Our codebase has a lot of fairly old Ruby code that isn't quite up to snuff on the current best practices. One area in which this is particularly true is in how we deal with blocks. It's not uncommon to see some code like this in our codebase:

def find_each(row_id, start: nil)
  current = start
  loop do
    res = client.get_chunk(row_id, start: current)
    break if res.empty?
    yield res
    current = res.last
  end
end

This is a pretty common thing to see in Ruby. This code could be doing something like walking a Cassandra row. Yielding records this way is really important so we don't blow up either our databases or our workers as it gives Ruby time to GC the results between yields.

Unforuntately however, this still isn't great. Our jobs are more or less generic, so it makes more sense to instead pass around different streams. One approach you could take is to duck-type on some method (say :find_each), but that can still be pretty limiting and difficult to maintain as our application rapidly grows. Also, what if we only want the first item of a stream or something? With the above approach we'd have to do something along the lines of:

def find_first(row_id)
  find_each(row_id) do |slice|
    return slice.first
  end
end

This is a border-line GOTO statement if you ask me. A better approach would be to use an Enumerator.

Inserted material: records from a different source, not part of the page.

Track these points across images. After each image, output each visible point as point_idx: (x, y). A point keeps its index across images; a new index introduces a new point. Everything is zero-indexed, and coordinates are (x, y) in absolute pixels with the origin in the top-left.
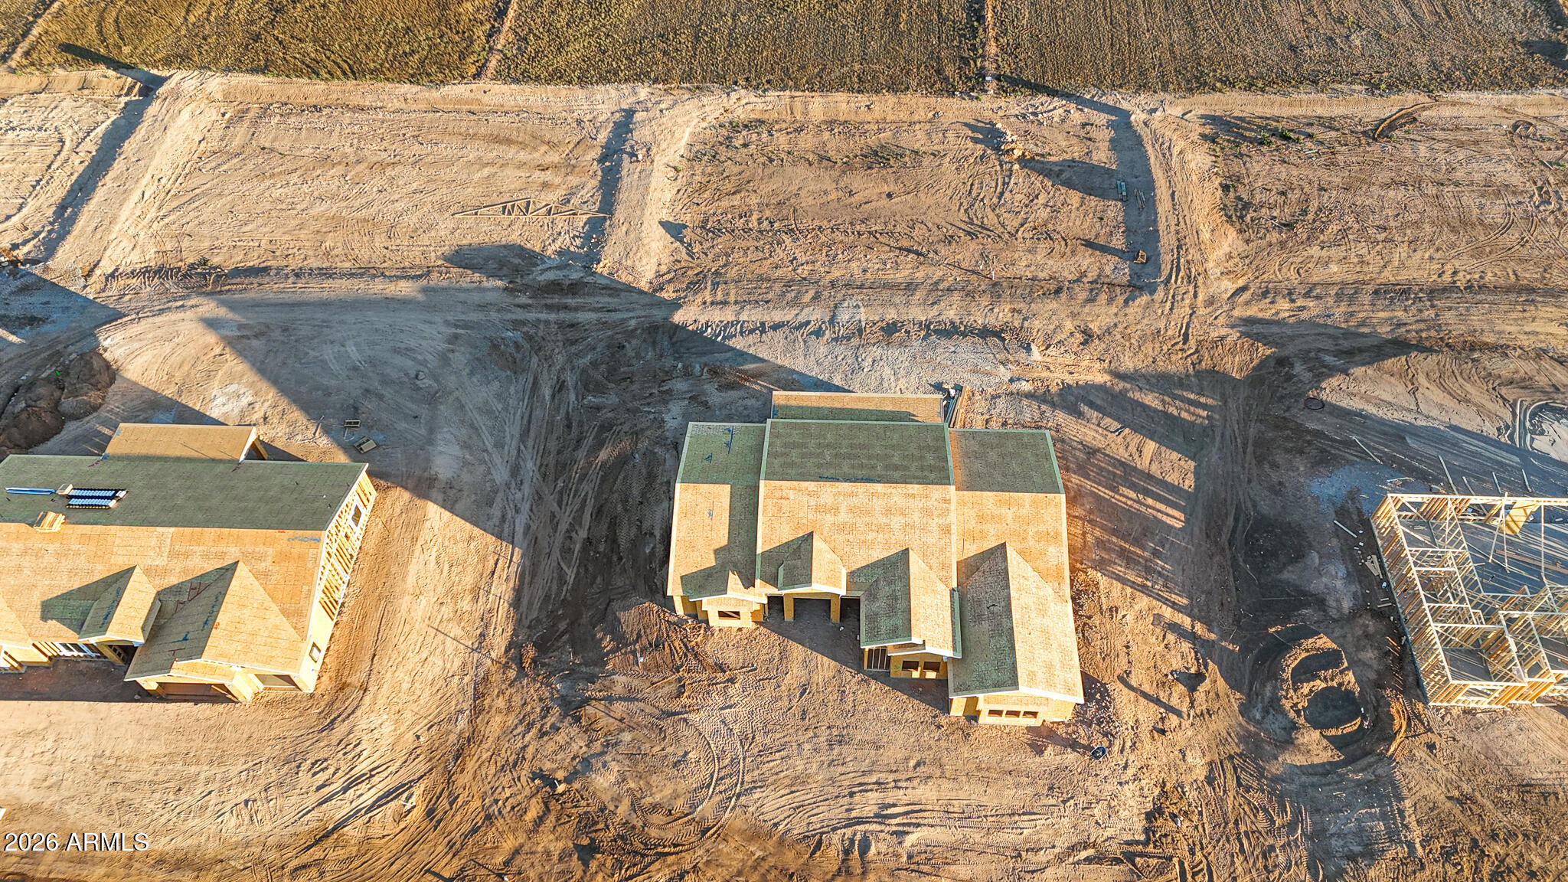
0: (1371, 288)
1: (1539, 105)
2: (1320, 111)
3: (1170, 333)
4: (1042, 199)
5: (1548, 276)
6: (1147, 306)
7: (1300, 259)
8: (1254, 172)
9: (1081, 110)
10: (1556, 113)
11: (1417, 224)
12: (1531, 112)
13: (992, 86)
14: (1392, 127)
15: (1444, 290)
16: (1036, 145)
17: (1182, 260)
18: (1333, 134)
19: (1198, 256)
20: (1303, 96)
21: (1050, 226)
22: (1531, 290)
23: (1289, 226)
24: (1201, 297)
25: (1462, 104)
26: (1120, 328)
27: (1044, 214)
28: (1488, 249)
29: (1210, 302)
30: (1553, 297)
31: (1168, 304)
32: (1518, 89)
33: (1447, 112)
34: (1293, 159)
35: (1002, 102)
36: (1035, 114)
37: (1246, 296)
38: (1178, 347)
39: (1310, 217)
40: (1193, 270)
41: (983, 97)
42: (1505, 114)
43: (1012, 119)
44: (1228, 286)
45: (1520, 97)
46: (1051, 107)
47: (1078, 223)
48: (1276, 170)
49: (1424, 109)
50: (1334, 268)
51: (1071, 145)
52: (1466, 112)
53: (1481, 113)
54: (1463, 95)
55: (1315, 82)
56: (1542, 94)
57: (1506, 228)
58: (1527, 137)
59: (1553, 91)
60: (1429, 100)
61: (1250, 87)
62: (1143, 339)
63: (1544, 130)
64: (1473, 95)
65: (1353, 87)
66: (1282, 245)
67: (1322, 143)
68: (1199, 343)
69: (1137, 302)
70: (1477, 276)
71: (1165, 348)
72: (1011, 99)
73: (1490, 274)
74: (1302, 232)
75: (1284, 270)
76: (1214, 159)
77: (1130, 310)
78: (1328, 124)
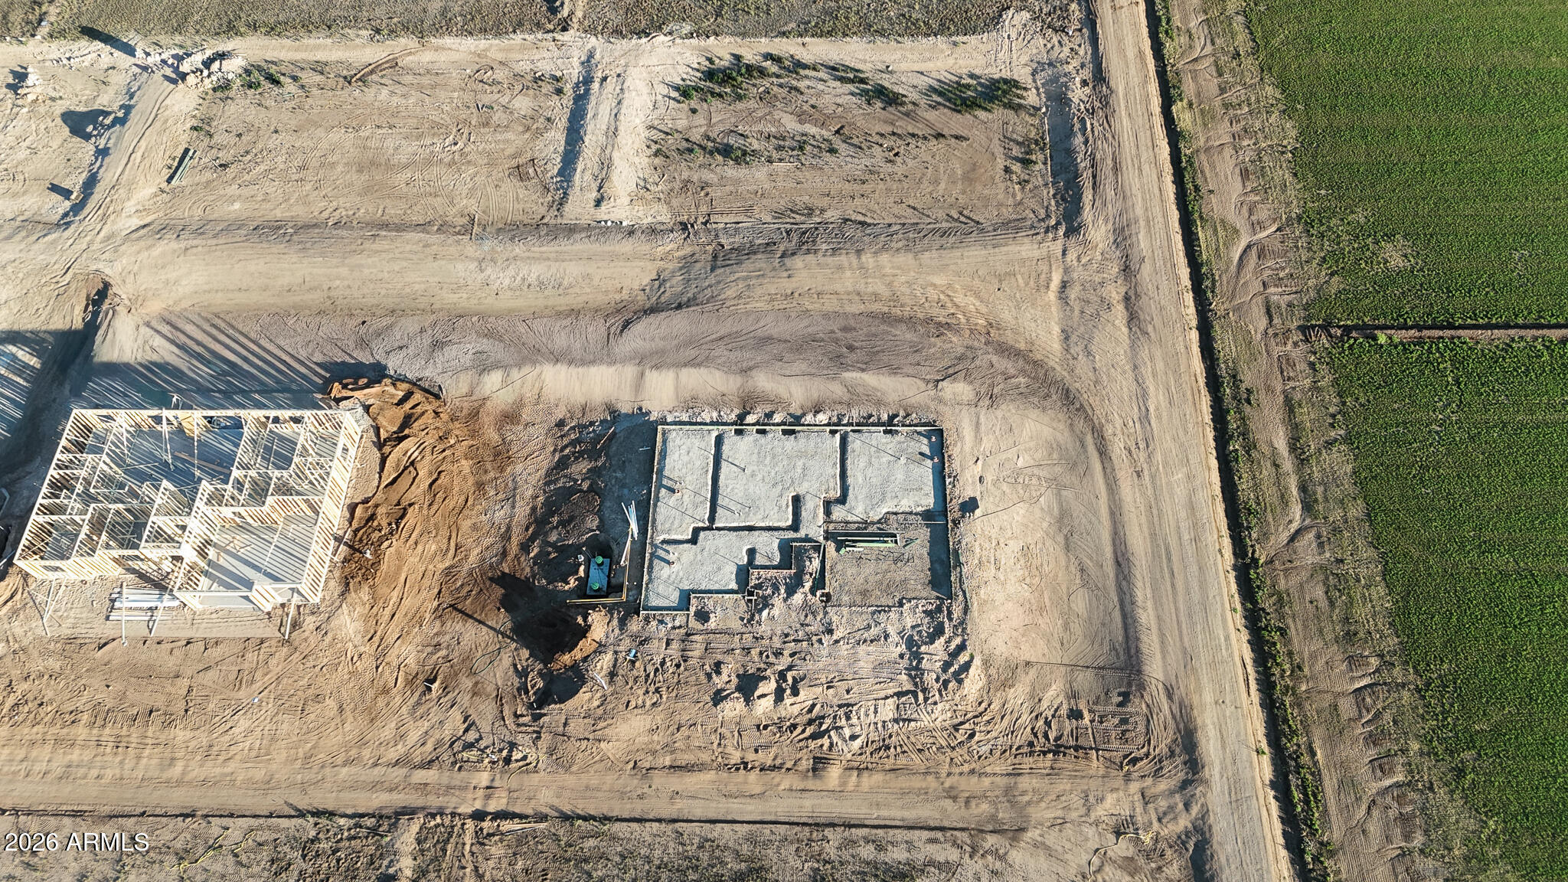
0: (255, 224)
1: (509, 50)
2: (321, 56)
3: (56, 267)
4: (28, 142)
5: (409, 212)
6: (54, 241)
7: (214, 197)
8: (227, 114)
9: (112, 54)
10: (520, 57)
11: (333, 165)
12: (500, 56)
13: (45, 29)
14: (372, 72)
15: (315, 226)
16: (55, 89)
17: (108, 199)
18: (318, 78)
19: (124, 196)
20: (312, 41)
21: (20, 169)
22: (385, 226)
23: (224, 166)
24: (102, 234)
25: (444, 49)
26: (17, 262)
27: (22, 154)
28: (376, 188)
29: (108, 238)
30: (397, 231)
31: (71, 241)
32: (498, 34)
33: (426, 57)
34: (270, 103)
35: (45, 46)
36: (69, 59)
37: (142, 232)
38: (54, 280)
39: (249, 157)
40: (111, 209)
41: (32, 42)
42: (477, 59)
43: (48, 63)
44: (136, 222)
45: (497, 41)
46: (86, 52)
47: (46, 164)
48: (248, 113)
49: (410, 53)
50: (237, 206)
51: (85, 89)
52: (443, 57)
53: (455, 56)
54: (448, 41)
55: (329, 27)
56: (518, 38)
57: (406, 166)
58: (481, 81)
59: (527, 37)
60: (417, 45)
61: (271, 30)
62: (28, 274)
63: (500, 75)
64: (458, 40)
65: (361, 32)
66: (209, 182)
67: (303, 87)
68: (75, 274)
69: (46, 238)
70: (351, 213)
71: (43, 281)
72: (55, 44)
73: (362, 211)
74: (231, 171)
75: (195, 207)
76: (201, 101)
77: (36, 247)
78: (319, 68)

In case you're not familiar with using enumerators, I think it's easiest to just walk through an example:

def find_each(row_id, start: nil)
  Enumerator.new do |yielder|
    current = start
    loop do
      res = client.get_chunk(row_id, start: current)
      break if res.empty?
      yielder.yield res
      current = res.last
    end
  end
end

Enumerator.new takes a block that yields a yielder. This is just an object that you can call yield on (if you're curious, Ruby uses Fibers under the hood to switch execution contexts). Just like above, you can simply pass it the thing you want to yield.

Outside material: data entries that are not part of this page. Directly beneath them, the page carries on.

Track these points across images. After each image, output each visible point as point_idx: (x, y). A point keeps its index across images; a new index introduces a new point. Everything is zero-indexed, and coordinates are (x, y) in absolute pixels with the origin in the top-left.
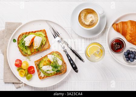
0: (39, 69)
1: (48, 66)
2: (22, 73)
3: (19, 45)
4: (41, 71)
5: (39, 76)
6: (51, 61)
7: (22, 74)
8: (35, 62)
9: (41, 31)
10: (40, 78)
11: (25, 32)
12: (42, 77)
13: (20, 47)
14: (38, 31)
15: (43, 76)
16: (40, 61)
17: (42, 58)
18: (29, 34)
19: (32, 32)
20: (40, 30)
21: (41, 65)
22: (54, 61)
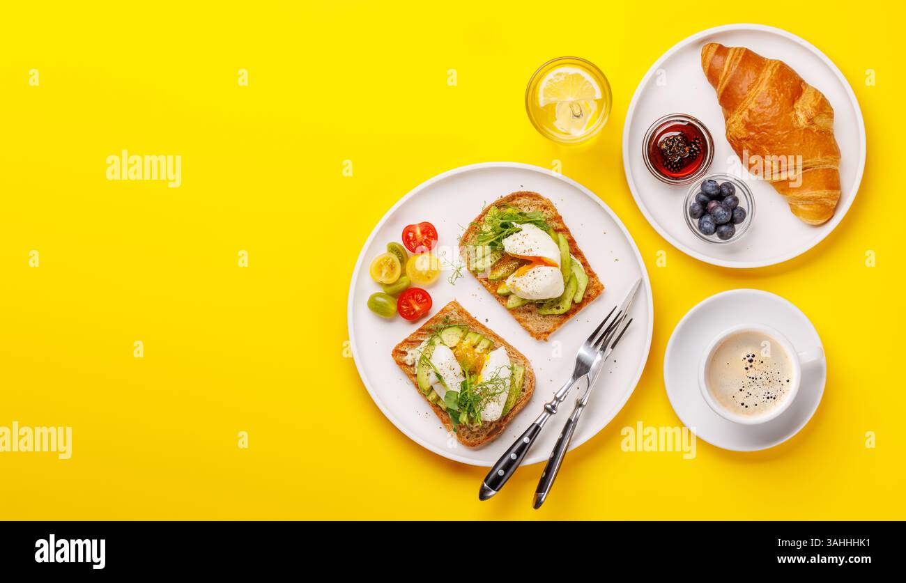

Why do we do this? This makes our stream much more flexible and allows us to pass it around as an object and tack things on (and make it lazy which I won't cover here but you should play around with). Here's what our find_first looks like now:

def find_first(row_id)
  find_each(row_id).first
end

Can't get much simpler than that. However we still have one more slight problem. Our API which worked with blocks before is now broken:

find_each(row_id) { |slice| puts slice }
#=> Doesn't work! :(

Digging through the Rails codebase I found a few examples of the use of to_enum (or enum_for, they are aliased). This method is cool because it lets you write your methods with just yield but then allows you to wrap them in enumerators very easily. Implementing with it looks like:

def find_each(row_id, start: nil)
  return to_enum(:find_each, row_id, start: start) unless block_given?

  current = start
  loop do
    res = client.get_chunk(row_id, start: current)
    break if res.empty?
    yield res
    current = res.last
  end
end

This first checks if a block is given to the method. If so, continue and use it. If not, create an Enumerator using this method. This is equivalent to wrapping the rest of the body in the Enumerator.new {...} syntax we used previously. The first argument to to_enum is the method name, and the rest are arguments that will get passed to that method. The end result of this approach is a solution that has all of the conveniences of both the Enumerator and the direct yield approach:

def find_first(row_id)
  find_each(row_id).first
end

find_each(row_id) { |slice| puts slice }
#=> will print each slice

to_enum can also be used to help me with our legacy code; I don't have to go around touching a bunch of old code to have enumerators if I don't want to. I can simply use to_enum with the first implementation:

to_enum(:find_each, row_id).first

Enumerators are one of the most powerful Ruby tools out there. They can help you write code that is not only elegant and flexible but also highly performant (e.g. batching requests to reduce bandwidth). Moreover, you can do all of this transparently without the consumer of your Enumerator having to know the details of how the records are fetched. Ultimately it's well worth the investment to take the time to master them.